Should Medicine Still Bother With Eponyms?

Should Medicine Still Bother With Eponyms?

Beginning in 2000, after hearing a rumor that Dr. Friedrich Wegener had ties to National Socialism, Dr. Matteson and a colleague spent years combing through World War II archives around the world. They eventually learned that Dr. Wegener was a Nazi supporter who had worked three blocks from the ghetto in Lodz, Poland, and might have dissected victims of medical experimentation. In 2011, several major medical organizations moved to replace Wegener’s syndrome with “granulomatosis with polyangiitis” — a mouthful, admittedly. (“Wegener’s” can still be found in the ICD-11.)

The hunt for Nazi names was on. Clara cells, a type of cell that lines the lungs and secretes mucus, were found to be named for a Nazi doctor who experimented on soon-to-be-executed prisoners. The cells were renamed club cells, reflecting their bulbous shape. Reiter’s syndrome, a form of arthritis caused by a bacterial infection, was renamed “reactive arthritis” after it was found to have been named for a doctor who performed deadly typhus experiments on prisoners of the Buchenwald concentration camp.

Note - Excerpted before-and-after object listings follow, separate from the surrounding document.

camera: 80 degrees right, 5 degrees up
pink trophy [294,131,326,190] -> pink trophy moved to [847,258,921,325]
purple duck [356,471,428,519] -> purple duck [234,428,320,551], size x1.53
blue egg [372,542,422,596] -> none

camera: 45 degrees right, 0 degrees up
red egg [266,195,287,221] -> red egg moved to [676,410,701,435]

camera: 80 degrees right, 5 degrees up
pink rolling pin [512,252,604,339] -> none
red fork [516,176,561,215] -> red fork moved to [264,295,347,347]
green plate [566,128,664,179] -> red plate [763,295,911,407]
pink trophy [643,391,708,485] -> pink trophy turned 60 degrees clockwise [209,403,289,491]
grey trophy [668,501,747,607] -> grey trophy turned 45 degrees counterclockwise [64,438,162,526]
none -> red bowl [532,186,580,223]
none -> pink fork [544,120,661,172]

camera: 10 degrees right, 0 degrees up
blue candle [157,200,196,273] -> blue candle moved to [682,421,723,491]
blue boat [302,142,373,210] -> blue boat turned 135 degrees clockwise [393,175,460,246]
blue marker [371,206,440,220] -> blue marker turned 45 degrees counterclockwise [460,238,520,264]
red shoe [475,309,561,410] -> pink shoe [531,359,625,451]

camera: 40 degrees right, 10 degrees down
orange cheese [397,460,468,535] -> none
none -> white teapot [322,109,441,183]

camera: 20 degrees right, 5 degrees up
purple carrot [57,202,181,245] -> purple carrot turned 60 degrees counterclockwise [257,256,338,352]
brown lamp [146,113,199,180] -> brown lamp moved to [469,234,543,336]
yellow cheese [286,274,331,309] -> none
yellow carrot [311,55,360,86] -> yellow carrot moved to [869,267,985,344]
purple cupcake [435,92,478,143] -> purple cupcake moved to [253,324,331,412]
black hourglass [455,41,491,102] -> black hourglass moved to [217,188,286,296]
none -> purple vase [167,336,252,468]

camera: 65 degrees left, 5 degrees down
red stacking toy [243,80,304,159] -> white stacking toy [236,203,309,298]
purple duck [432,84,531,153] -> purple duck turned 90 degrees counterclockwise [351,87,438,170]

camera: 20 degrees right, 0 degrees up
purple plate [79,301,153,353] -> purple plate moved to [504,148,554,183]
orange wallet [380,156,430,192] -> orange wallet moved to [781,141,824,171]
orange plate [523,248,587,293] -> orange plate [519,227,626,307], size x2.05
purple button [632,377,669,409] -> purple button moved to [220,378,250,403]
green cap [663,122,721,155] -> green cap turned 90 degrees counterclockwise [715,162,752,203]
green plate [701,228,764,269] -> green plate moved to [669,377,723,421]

In most cases, the name change fit with medicine’s growing preference for descriptive terms over honorific ones. “Many of us just don’t use eponyms because they’re not anatomically informative,” said Jason Organ, an anatomist at Indiana University. Rather than a fallopian tube, he said, “uterine tube just makes more sense — it tells you what it is.” In some cases, the inconsistent use of eponyms can even lead to medical errors, Dr. Organ added.

Not all anatomists agree with this slash-and-burn approach. Dr. Sabine Hildebrandt, an anatomical educator at Harvard Medical School, trained in Germany a few years before the legacy of Nazi medicine began coming to light. To her, eponyms provide an opportunity to remind future doctors of the path medicine must never go down again. “I would like to see them not as badges of honor, necessarily, but as historical markers — as teaching moments,” she said.

In the classroom, Dr. Hildebrandt highlights Frey’s syndrome, one of the rare medical eponyms that celebrates both a female researcher and a victim of the Holocaust. The syndrome, a neurological condition that can cause heavy facial sweating while eating, is named for Lucja Frey-Gottesman, a Polish neurologist who was murdered by the Nazis after being sent to the Lvov ghetto.

Dr. Hildebrandt also draws attention to Dr. Charlotte Pommer, a name that her students probably have not encountered. In 1942 Dr. Pommer, a young German anatomist, walked into the laboratory of her department’s director, Dr. Hermann Stieve, only to be confronted with the executed bodies of five people she recognized, members of the resistance group Rote Kapelle. Horrified, she abandoned the field.

Dr. Pommer gave up her bid for immortality. No part of the body is named after her; no papers list her as an author. Dr. Stieve gained renown for his contributions to medicine, including disputing the “rhythm method” of birth control and studying the effects of stress on the menstrual cycles of doomed female prisoners. By contrast, Dr. Pommer led a life of obscurity, treating victims of war in a nearby hospital.